Theater-goers who come to see “Honky Tonk Angels” at the New Horizon Community Theater in West Point next month may recognize a familiar face.
Karen Cagle, who spends her days as an assistant superintendent for Troup County Schools, has one of the main roles in the mostly musical production.
“I work,” Cagle said. “This was just something different and fun.”
As a former school principal, she’s been musical director of a few plays and helped cast plays at New Horizon. But it’s her first big role.
Cagle, Chelcy Cutwright and Steffi Ledbetter play Angela, Sue Ellen and Darlene, three women who find themselves on the same eastbound bus to Nashville to become country singers.
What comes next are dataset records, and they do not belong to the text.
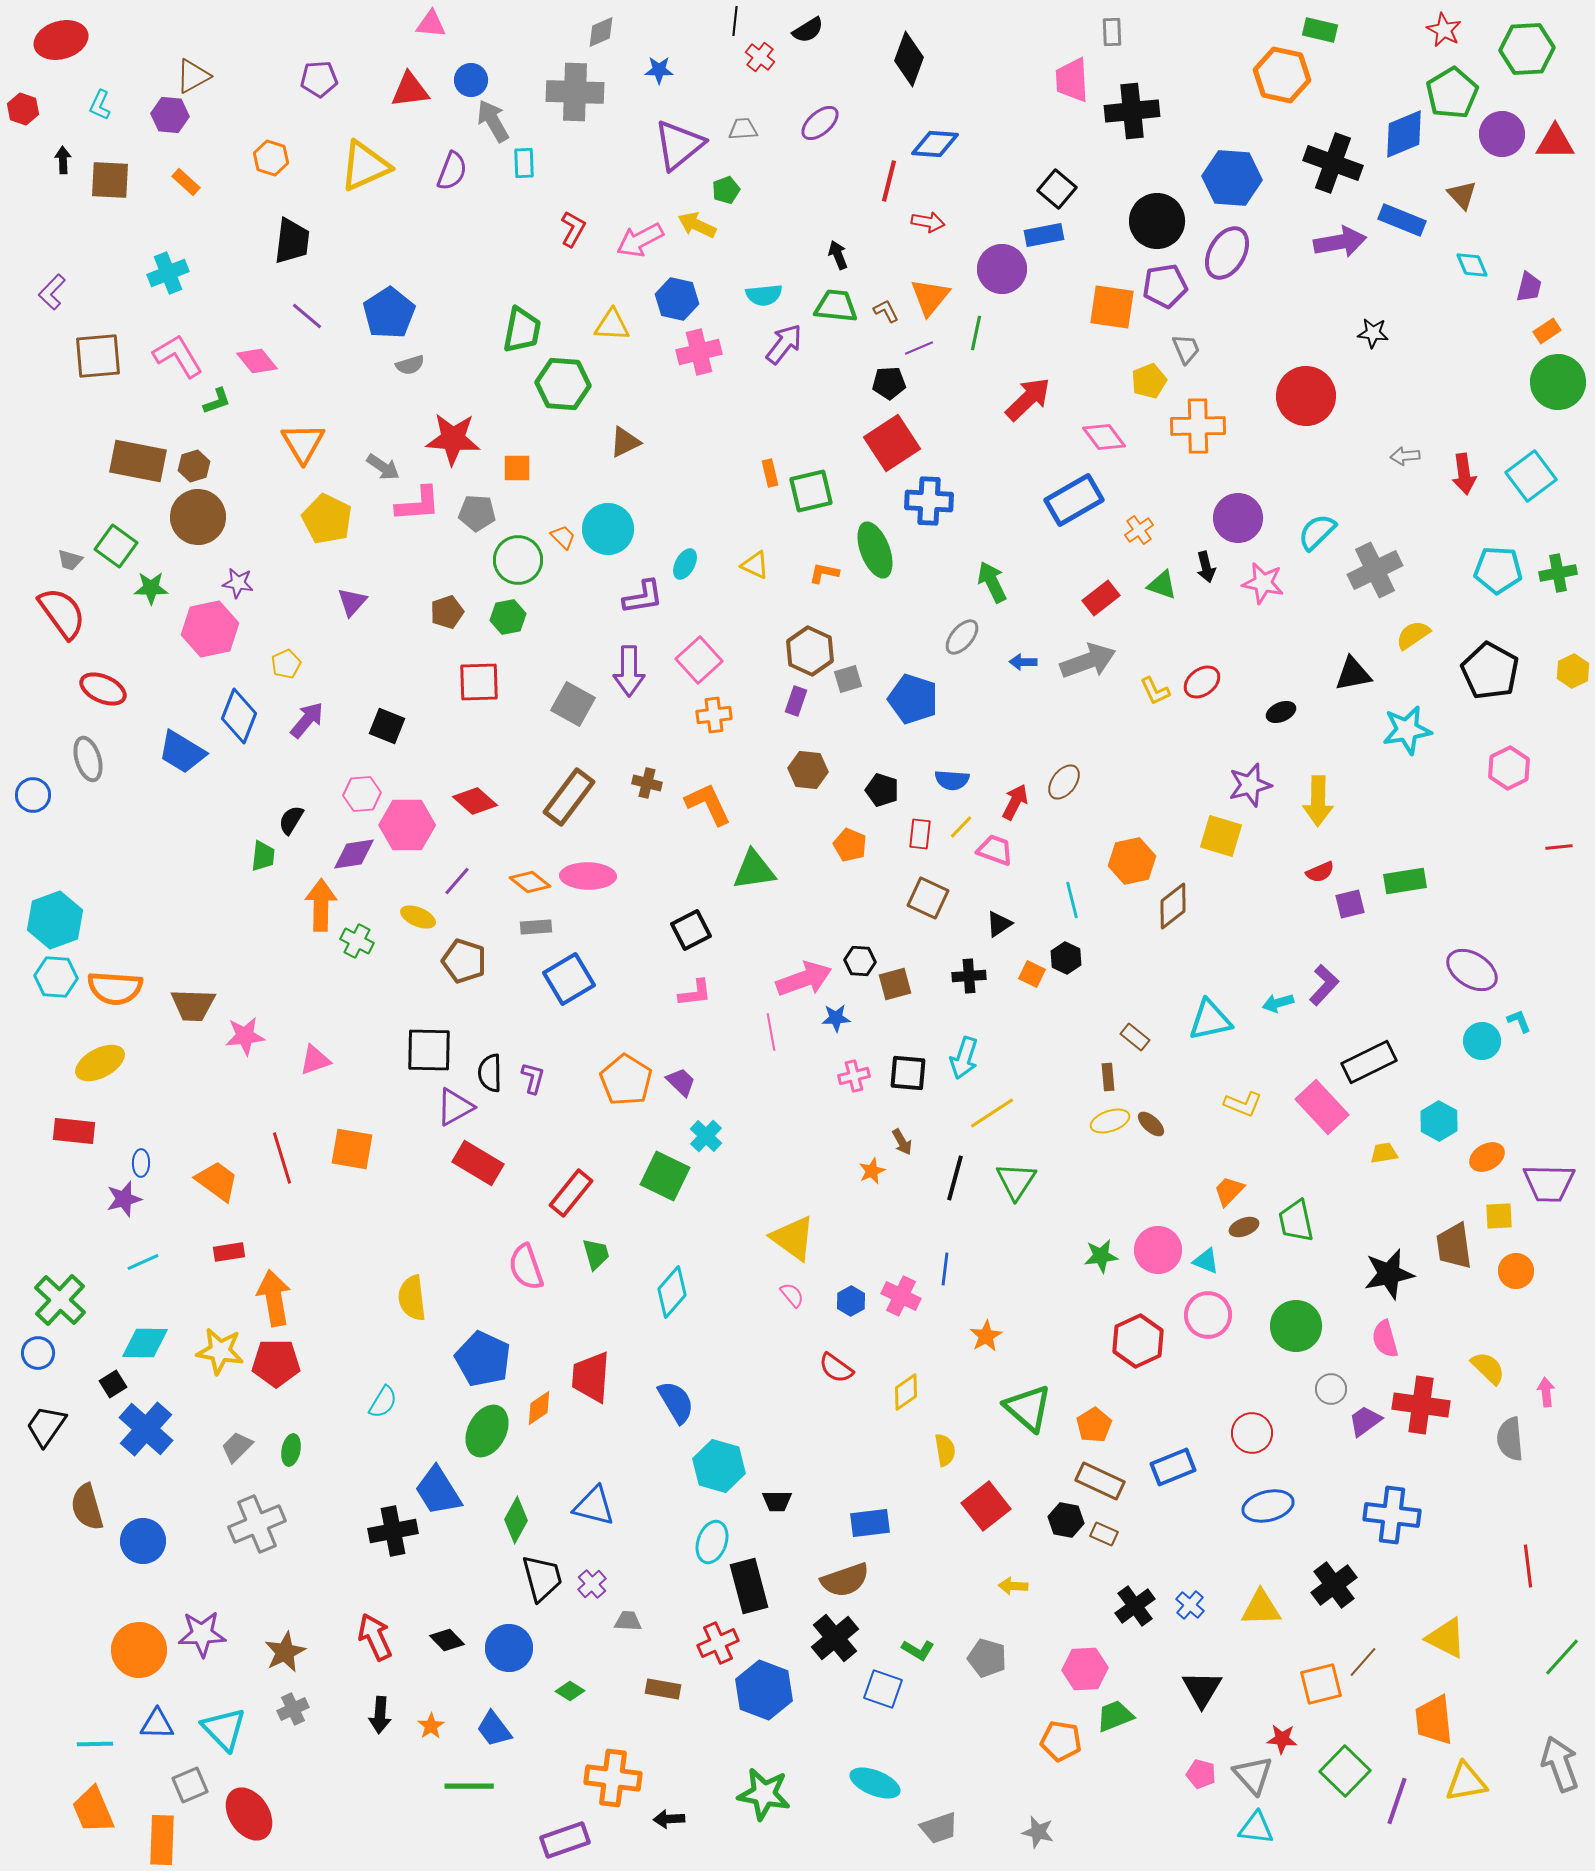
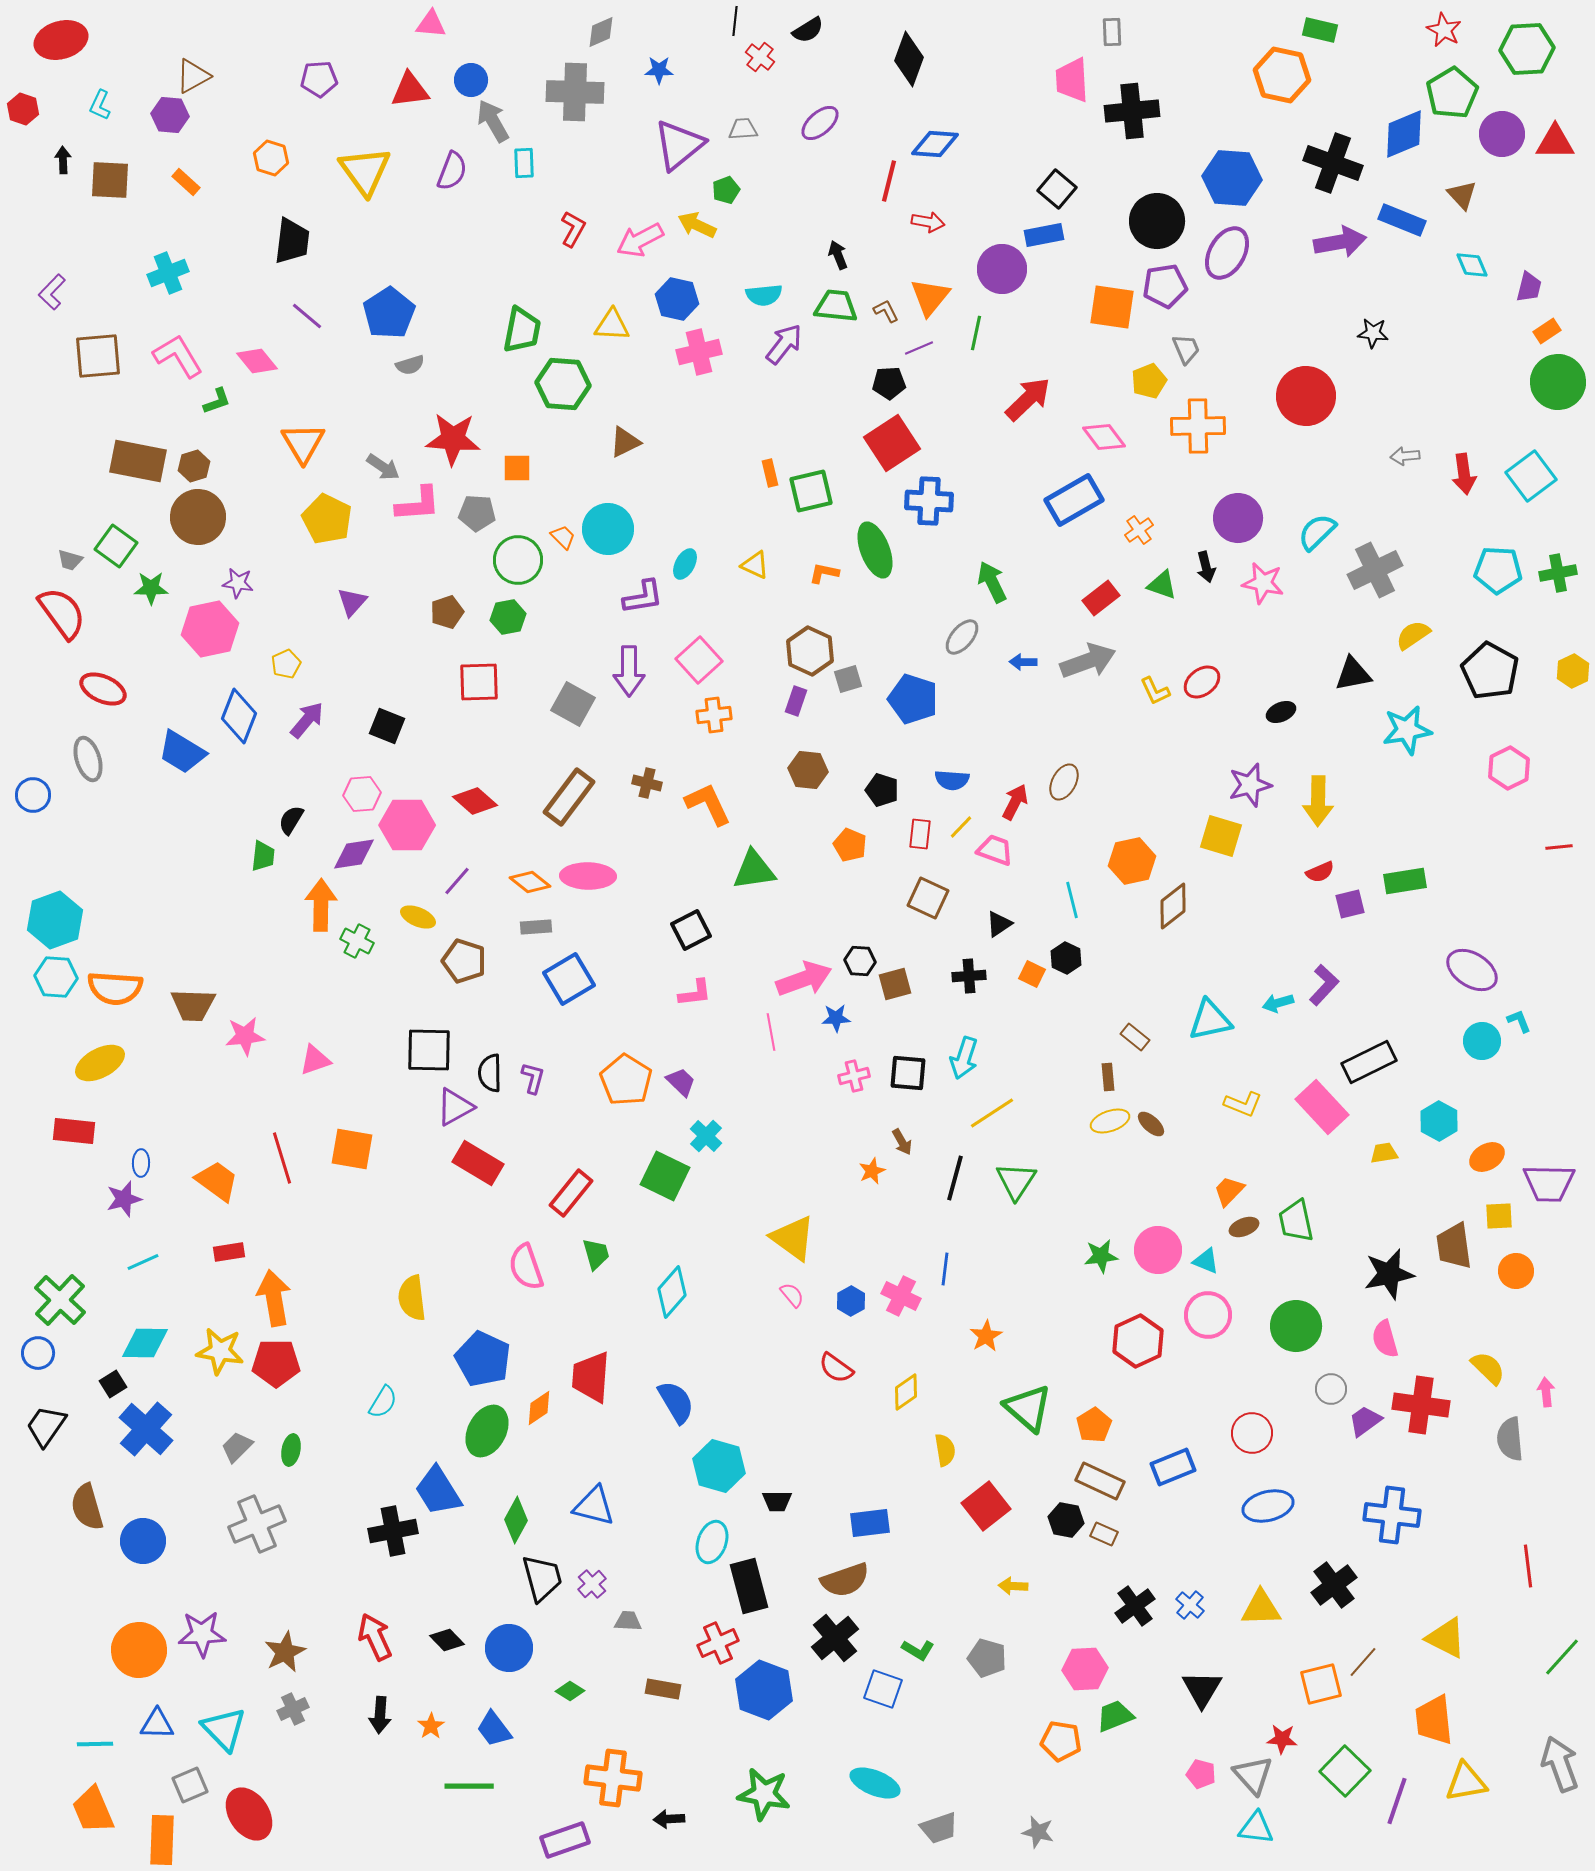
yellow triangle at (365, 166): moved 5 px down; rotated 42 degrees counterclockwise
brown ellipse at (1064, 782): rotated 9 degrees counterclockwise
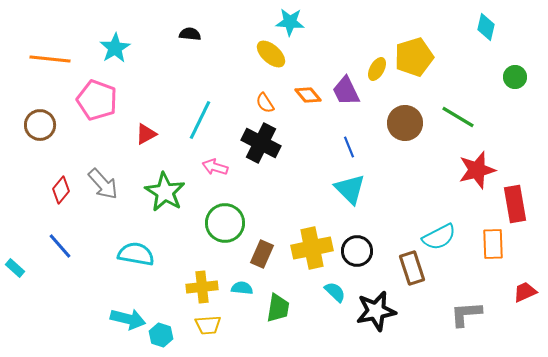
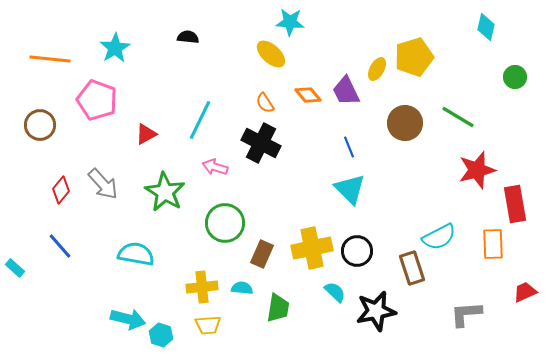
black semicircle at (190, 34): moved 2 px left, 3 px down
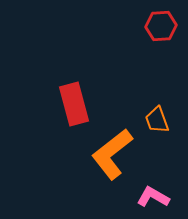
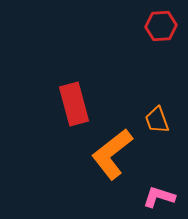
pink L-shape: moved 6 px right; rotated 12 degrees counterclockwise
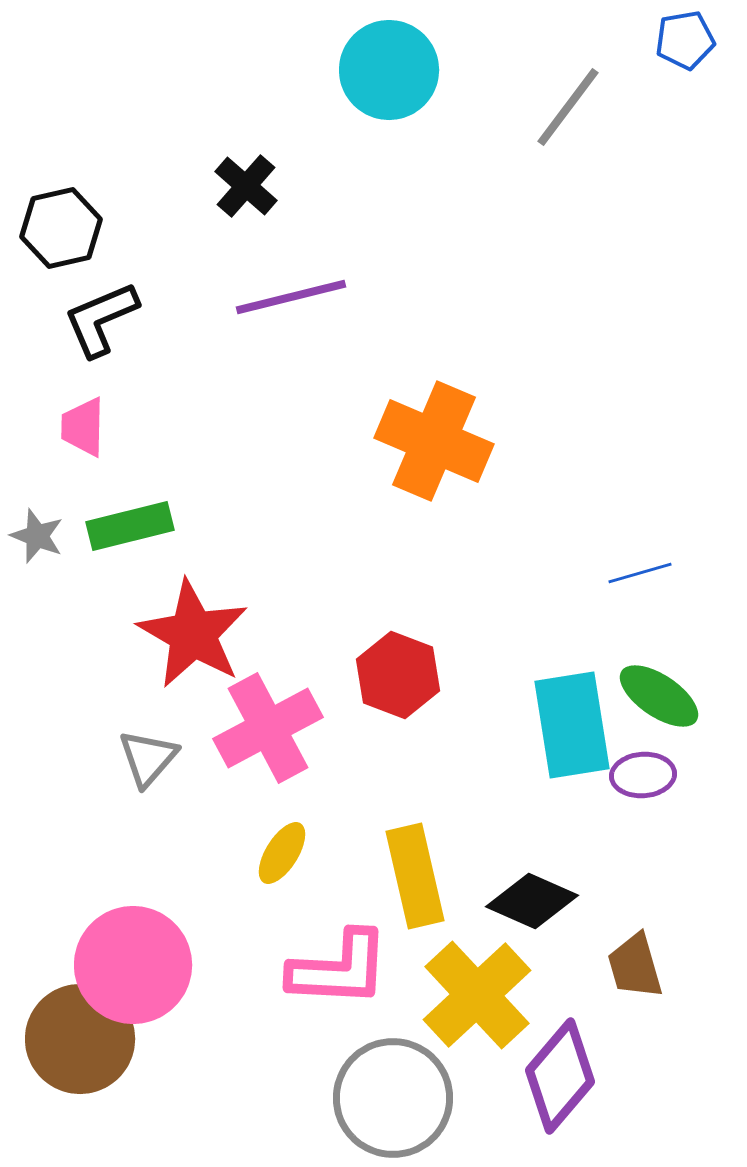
Angela lives in a doublewide in Texas with Bubba, her beer truck-driving husband and six children. Sue Ellen is a secretary in Los Angeles who has been divorced twice and, as a career woman, has to put up with a harassing boss who wants to date her.
Darlene comes from a cabin in rural Mississippi where she lives with her father after her mother’s death.
The stars of the show aren’t daunted by the fact it’s mostly musical. They perform about 30 songs with a band cast into the show at a fictional Nashville café similar to the Bluebird Café, that launched many a Nashville career.
“I’ve been doing this my whole life,” said Ledbetter.
Cutwright has been in three previous New Horizon productions.
“I’d like to make (acting) a career, but we’ll see,” she said.
The three characters decide to form a trio on the bus and the second act of the play is their tour. They sing mostly Dolly Parton songs, theater director Bill Nixon said, although there’s some Loretta Lynn and even Nancy Sinatra mixed in with other well-known country tunes and gospel songs.
The show runs April 25-27 with shows starting at 8 p.m., along with a 2 p.m. show on the 27th. Tickets are $15 and $12 for seniors 55 and older and students with a student ID.
For tickets, call the theater at 706-643-7529.